- Objectif de l'exercice:
Reproduisez mot pour mot le passage de l'extrait sur l'entrepreneuriat féminin qui commence à « Au delà des » et se termine à « 63% contre 56%). ».

- Extrait fourni:
§ §
Des projets sous-dimensionnés et des revenus aussi

Plus pernicieux encore, les blocages à l'entrepreneuriat féminin pourraient bien provenir des intéressées elles-mêmes. Ainsi, Marjolaine Pierrat-Feraille, présidente de Les Premières, constate que les entrepreneuses ont tendance à sous-estimer leurs projets. « C'est chronique. Dans les business plans, les prix sont inférieurs à ce qu'ils devraient être. C'est logique, puisque les femmes sont sous-payées. Mais une femme qui ne se rémunère pas bien se met en danger, et elle met aussi son projet en danger », regrette-t-elle. Johanny Grandclaude, cofondatrice, avec son mari, de l'agence Senior compagnie, spécialisée dans l'aide à domicile pour personnes âgées et dépendantes, à Metz, ne peut que se reconnaître dans cette description. Il lui a fallu tout l'encouragement de ses proches pour qu'elle se lance enfin dans l'aventure entrepreneuriale. « Je m'étais mise des freins toute seule. Mais autour de moi, on m'a dit ‘pourquoi est ce que tu ne le fais pas ?’», témoigne-t-elle. Deux ans après le lancement de la société, le succès est au rendez-vous. Le regard de l'entrepreneuse a évolué. «Je suis fière et à l'aise de défendre mon prix, car je sais ce qu'il recouvre, mais c'est quelque chose que j'ai dû apprendre », explique-t-elle, sans oublier de souligner, à plusieurs reprise, les diverses aides et accompagnements dont elle a bénéficié...

Au delà des difficultés, il existe une autre dimension spécifique à l'entrepreneuriat féminin, souligne l'étude d'Initiative France : les projets des femmes soutenues par l'association comptent une dimension sociétale ou environnementale plus importante que les hommes au moment de la structuration de leur société ( 56 % contre 52% ). Et elles affirment des convictions plus fortes, qu'il s'agisse d'écologie, d'impact social ou de partage de la valeur et du pouvoir ( 90% contre 83% pour ce dernier critère). Combien comptent ces convictions ? Combien pèse la sous-estimation chronique de leurs projets évoquée par Marjolaine Pierrat-Feraille ? Quoi qu'il en soit, ces entrepreneuses sont très nettement plus nombreuses que les hommes à se déclarer insatisfaites de leur niveau de rémunération ( 63% contre 56%).

Anne DAUBREE

Profil modeste des cheffes de petites entreprises

Les femmes, qui représentent 49 % de la population active, ne sont que 12 % à diriger une PME ou une ETI et 6% une entreprise de plus de 1 000 salariés, selon une étude de

Bpifrance Le Lab (2022). Ces cheffes d’entreprises de plus de 10 salariés ont en moyenne 50 ans. Plus souvent célibataires ou divorcées que les hommes, elles ont en général moins d’enfants. Leur rémunération (salaires, dividendes, avantages en nature, etc.) apparaît comme nettement plus faible que celle des dirigeants, quels que soient la taille de l’entreprise, le secteur d’activité et le taux de détention du capital.
§ §
- Données enregistrées:
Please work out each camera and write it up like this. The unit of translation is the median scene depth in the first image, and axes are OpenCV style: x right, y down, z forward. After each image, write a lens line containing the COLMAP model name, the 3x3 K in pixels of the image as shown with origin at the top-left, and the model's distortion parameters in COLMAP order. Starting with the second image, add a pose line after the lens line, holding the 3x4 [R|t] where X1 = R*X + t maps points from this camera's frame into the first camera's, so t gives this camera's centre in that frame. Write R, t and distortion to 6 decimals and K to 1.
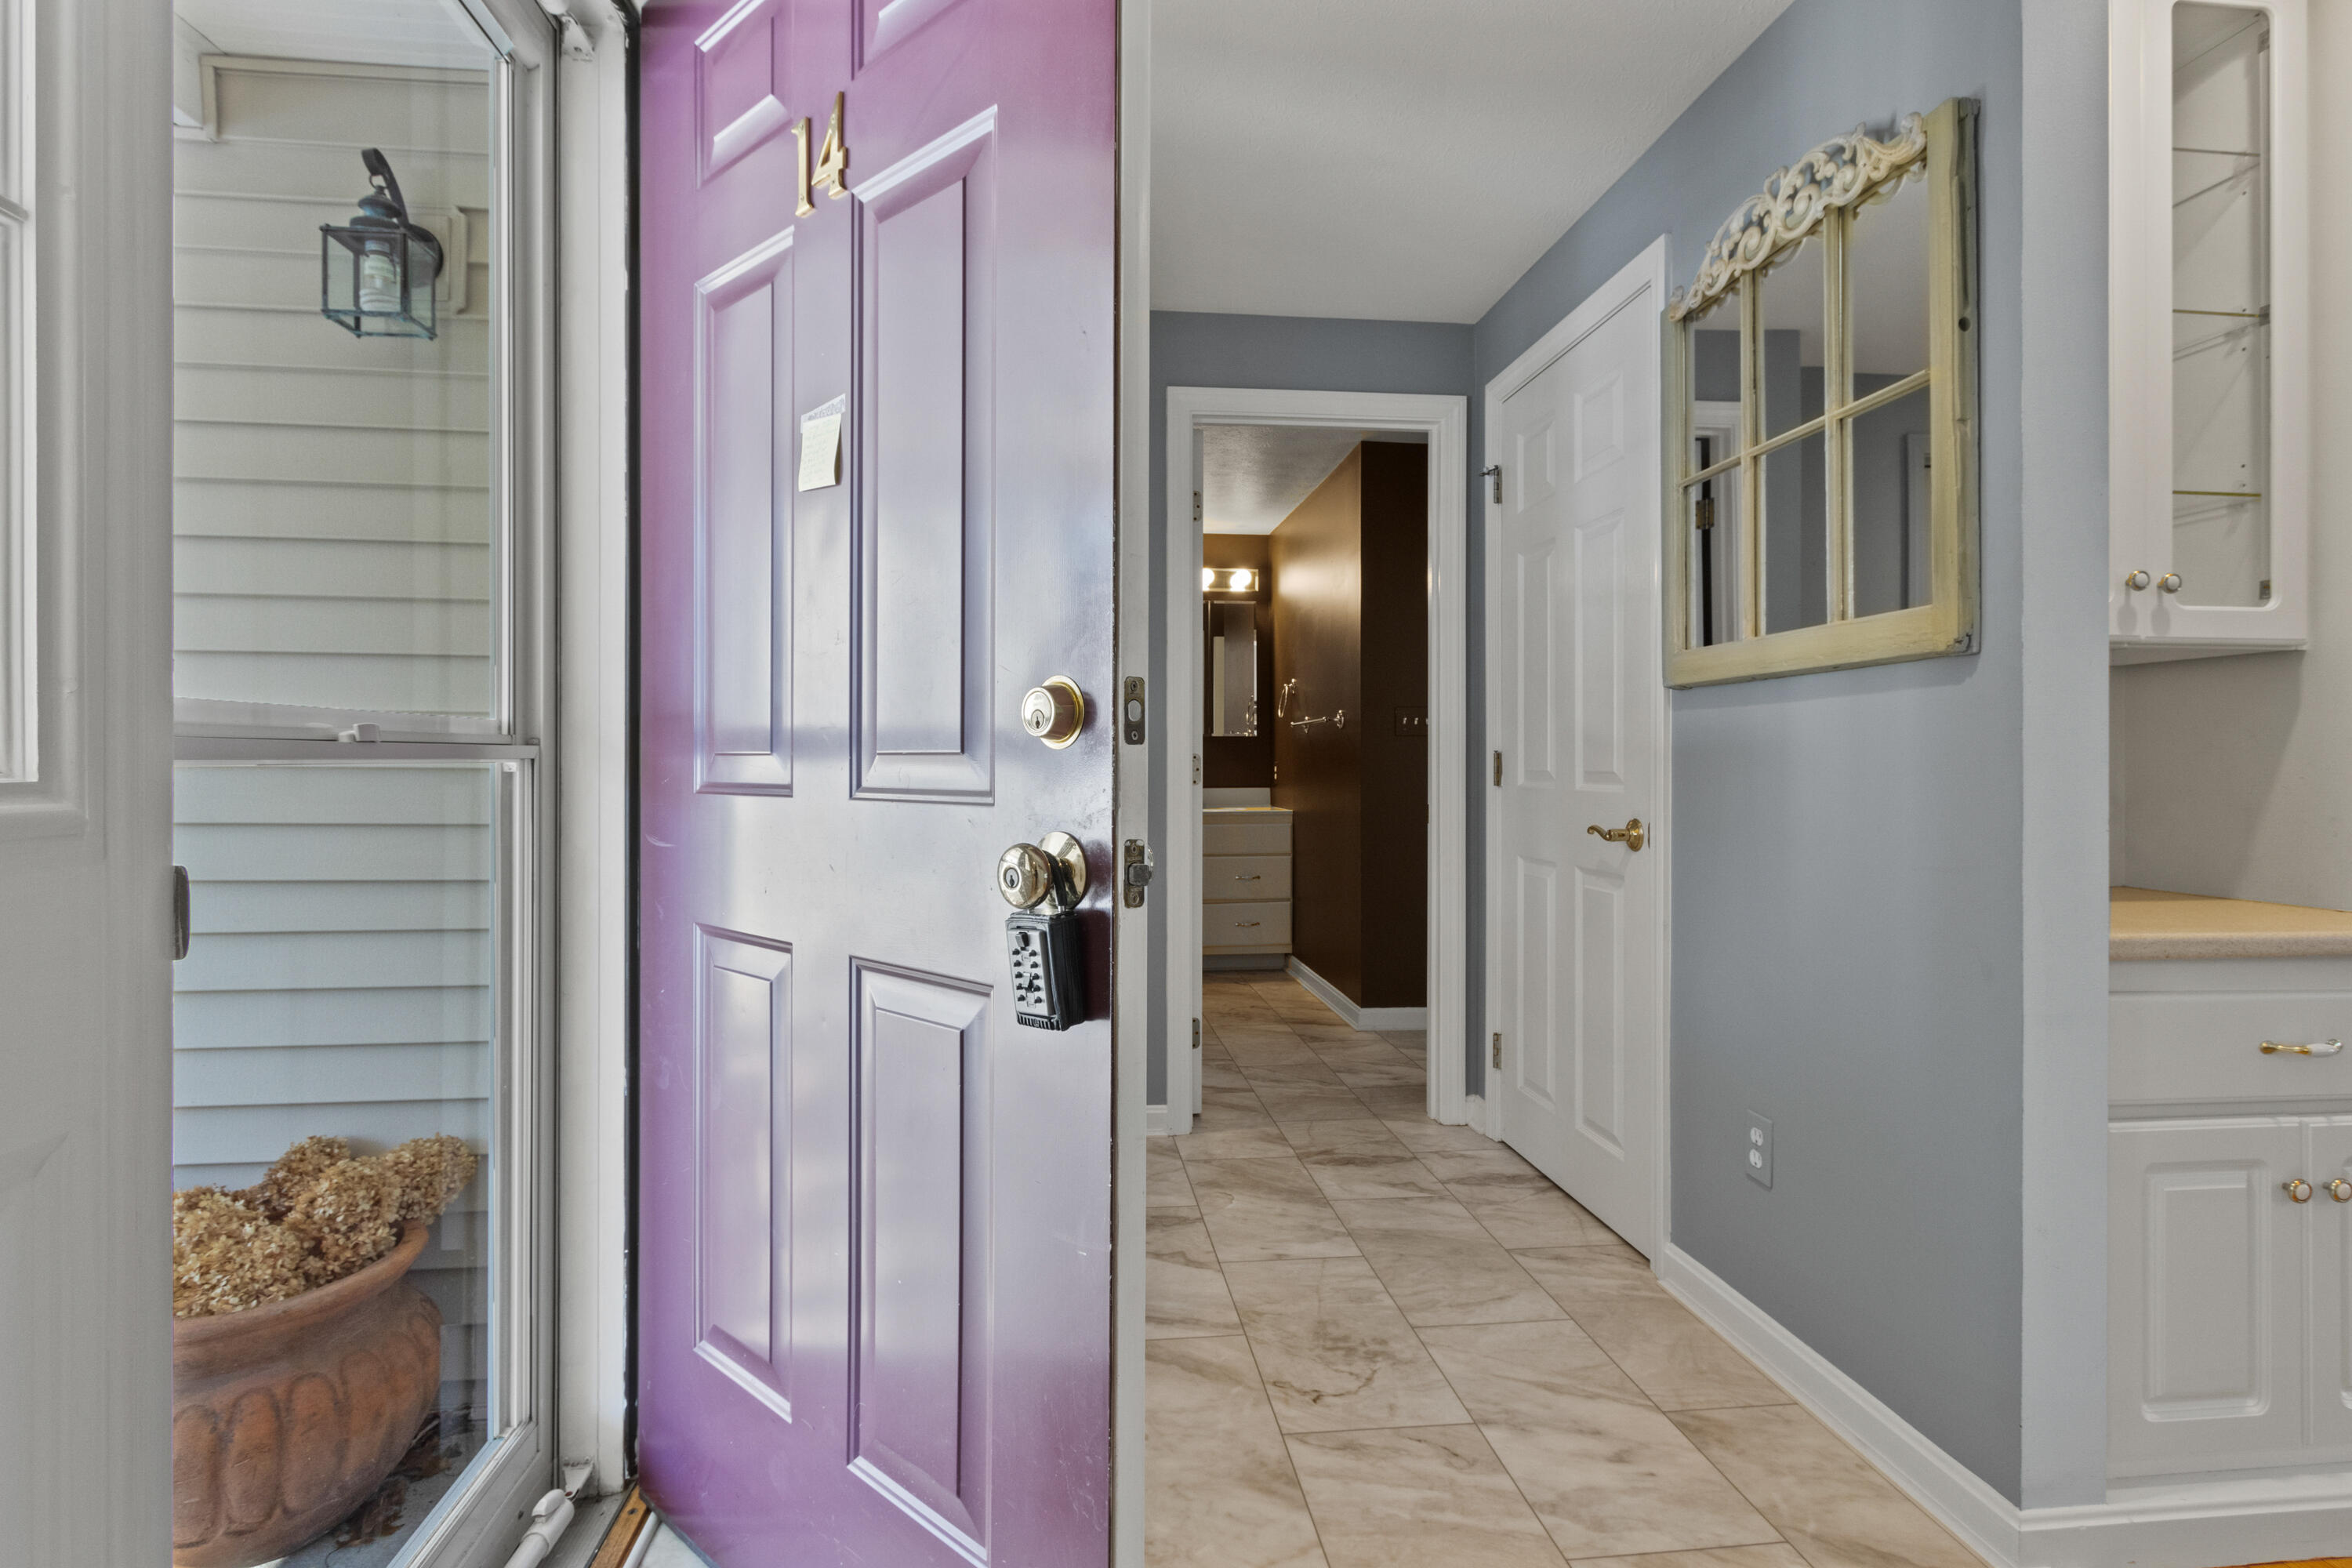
lens RADIAL K [[1137.3, 0, 1172.6], [0, 1137.3, 770.5], [0, 0, 1]] dist [0.002908, -0.000005]
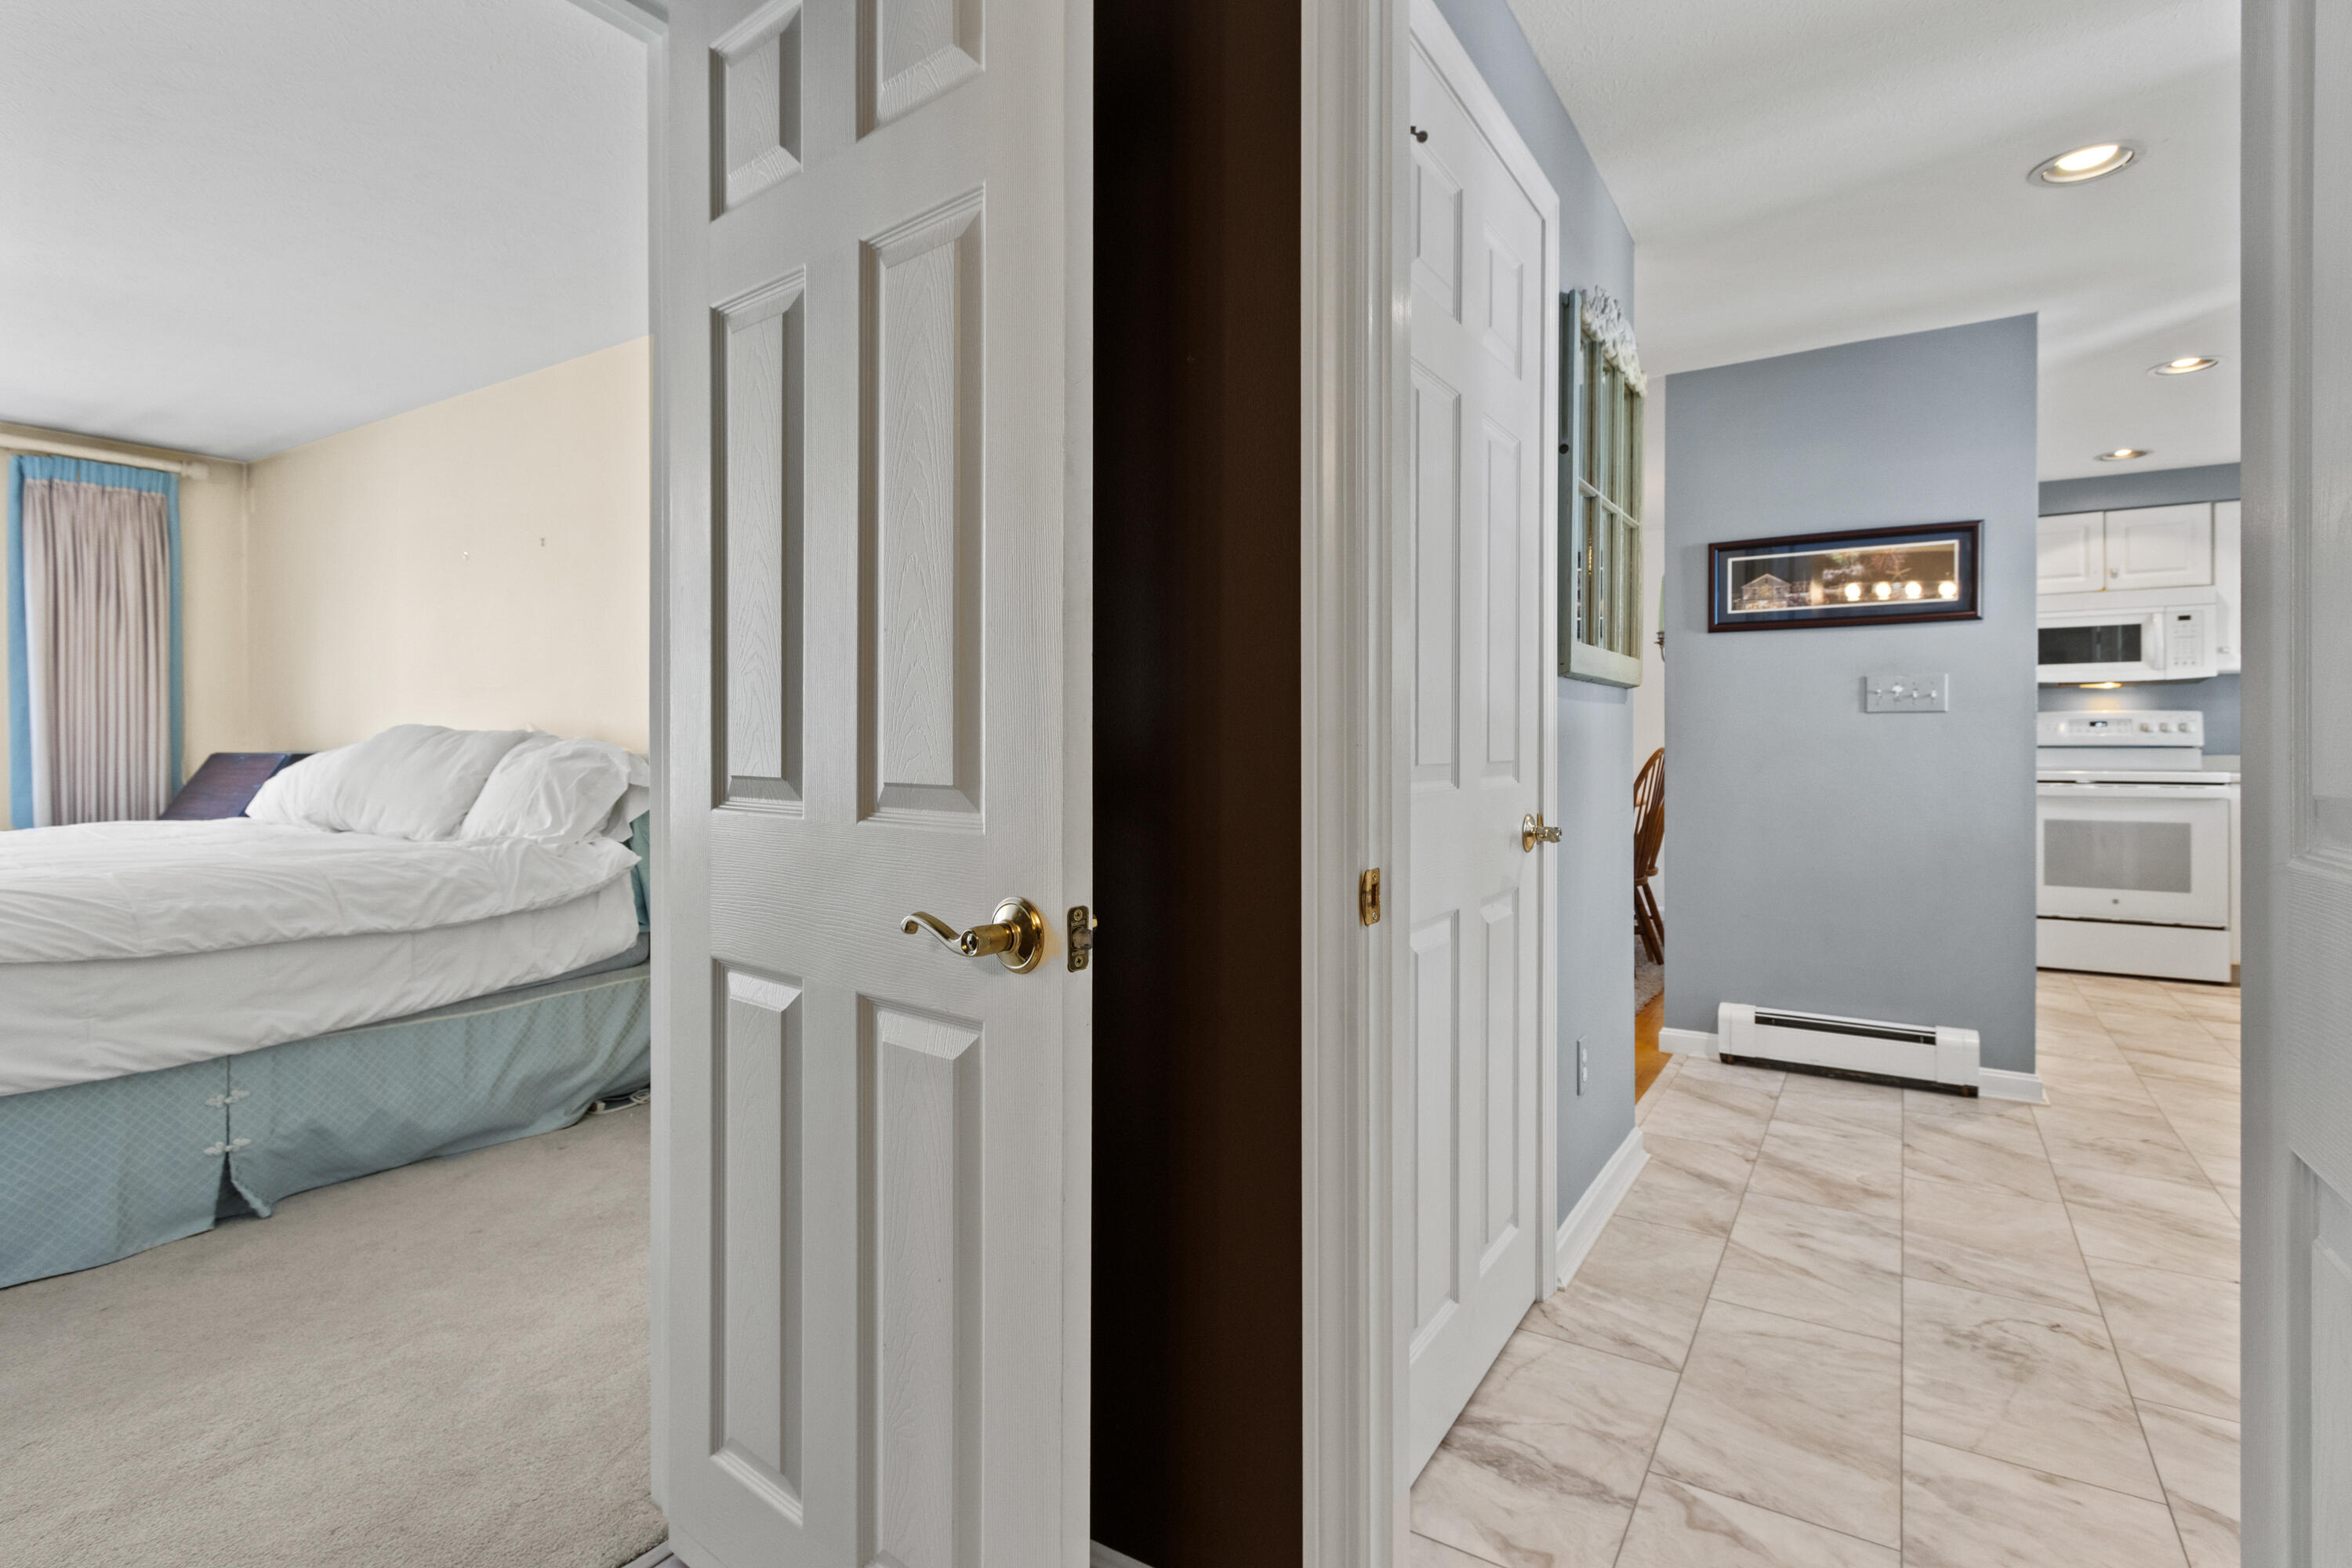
lens RADIAL K [[1137.3, 0, 1173.1], [0, 1137.3, 762.6], [0, 0, 1]] dist [0.002908, -0.000005]
pose [[-0.772342, -0.015397, 0.635020, 0.085264], [-0.002147, 0.999764, 0.021630, -0.018295], [-0.635203, 0.015342, -0.772193, 2.182831]]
§ §
- Zone de réponse:
Au delà des difficultés, il existe une autre dimension spécifique à l'entrepreneuriat féminin, souligne l'étude d'Initiative France : les projets des femmes soutenues par l'association comptent une dimension sociétale ou environnementale plus importante que les hommes au moment de la structuration de leur société ( 56 % contre 52% ). Et elles affirment des convictions plus fortes, qu'il s'agisse d'écologie, d'impact social ou de partage de la valeur et du pouvoir ( 90% contre 83% pour ce dernier critère). Combien comptent ces convictions ? Combien pèse la sous-estimation chronique de leurs projets évoquée par Marjolaine Pierrat-Feraille ? Quoi qu'il en soit, ces entrepreneuses sont très nettement plus nombreuses que les hommes à se déclarer insatisfaites de leur niveau de rémunération ( 63% contre 56%).